Джия сбрасывает одеяло и поворачивается к бабушке. Волосы девушки растрепаны, лицо заплакано. Когда Рани включает прикроватную лампу, Джия моргает, пытаясь приспособить зрение к свету после темноты.
— Что ты здесь делаешь, мумджи?
— Пришла проведать тебя, бети.
Джия садится на кровати, поджав колени, и утыкается в них лицом.
— Мама рассказала тебе?
— Мне рассказала твоя мази Соня, — Рани кладет руку на голову Джии, пытаясь пригладить ей волосы. — Она очень беспокоится о тебе. Мы все беспокоимся.
— У меня все хорошо.
Рани хочется улыбнуться. В голосе Джии она слышна та же бескомпромиссность, что и в голосе Марин. Их сходство поразительно, хотя ни мать, ни дочь не видят его.
— Я этого не заметила.
— Ты не поймешь, мумджи, — говорит Джия. — Это тинейджерские дела.

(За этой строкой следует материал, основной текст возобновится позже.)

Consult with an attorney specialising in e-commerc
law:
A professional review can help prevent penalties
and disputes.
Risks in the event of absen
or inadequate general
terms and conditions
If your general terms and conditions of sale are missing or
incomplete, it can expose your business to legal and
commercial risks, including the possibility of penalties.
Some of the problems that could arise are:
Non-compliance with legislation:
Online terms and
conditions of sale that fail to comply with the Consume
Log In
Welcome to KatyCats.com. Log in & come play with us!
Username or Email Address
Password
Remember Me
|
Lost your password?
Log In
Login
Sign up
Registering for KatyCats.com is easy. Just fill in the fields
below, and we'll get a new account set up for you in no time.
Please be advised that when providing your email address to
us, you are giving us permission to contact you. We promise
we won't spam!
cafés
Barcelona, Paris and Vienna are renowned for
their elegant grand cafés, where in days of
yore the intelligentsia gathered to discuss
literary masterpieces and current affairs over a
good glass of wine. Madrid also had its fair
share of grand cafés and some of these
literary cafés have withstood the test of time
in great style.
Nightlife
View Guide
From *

— Когда ты начала встречаться с парнем? М-м? — Рани гладит Джию по щеке. — Я не помню, чтобы папа с мамой тебе это разрешали.
Сдерживая улыбку, Джия неожиданно произносит:
— Мне не нужно их разрешение.
— А вот здесь ты ошибаешься, — Рани вспоминает собственных родителей и споры из-за того, можно ли им с Брентом встретиться на людях перед свадьбой. Ее мать боялась, что репутация Рани будет испорчена. Рани берет руку Джии и легонько проводит пальцами по ее венам. — Чувствуешь, как пульсирует кровь? Это та же кровь, что во мне, в твоей матери, в мази Соне, в мази Трише. Поэтому все, что ты делаешь, все, что происходит с тобой, влияет и на нас. В тебе наша кровь, — она ласково сжимает лицо Джии в своих ладонях, глядя ей прямо в глаза. — Твоя мать и ее сестры вышли из моей утробы, а ты вышла из утробы твоей матери. Ты — наша, дорогая.
Джия роняет одинокую слезу:
— Я так его люблю! А теперь…
— Он бил тебя. Он причинял тебе боль. Что же это за любовь?
Рани задавала себе тот же вопрос в течение многих лет. Но Брент смог убедить ее, потому что она уже убедила себя.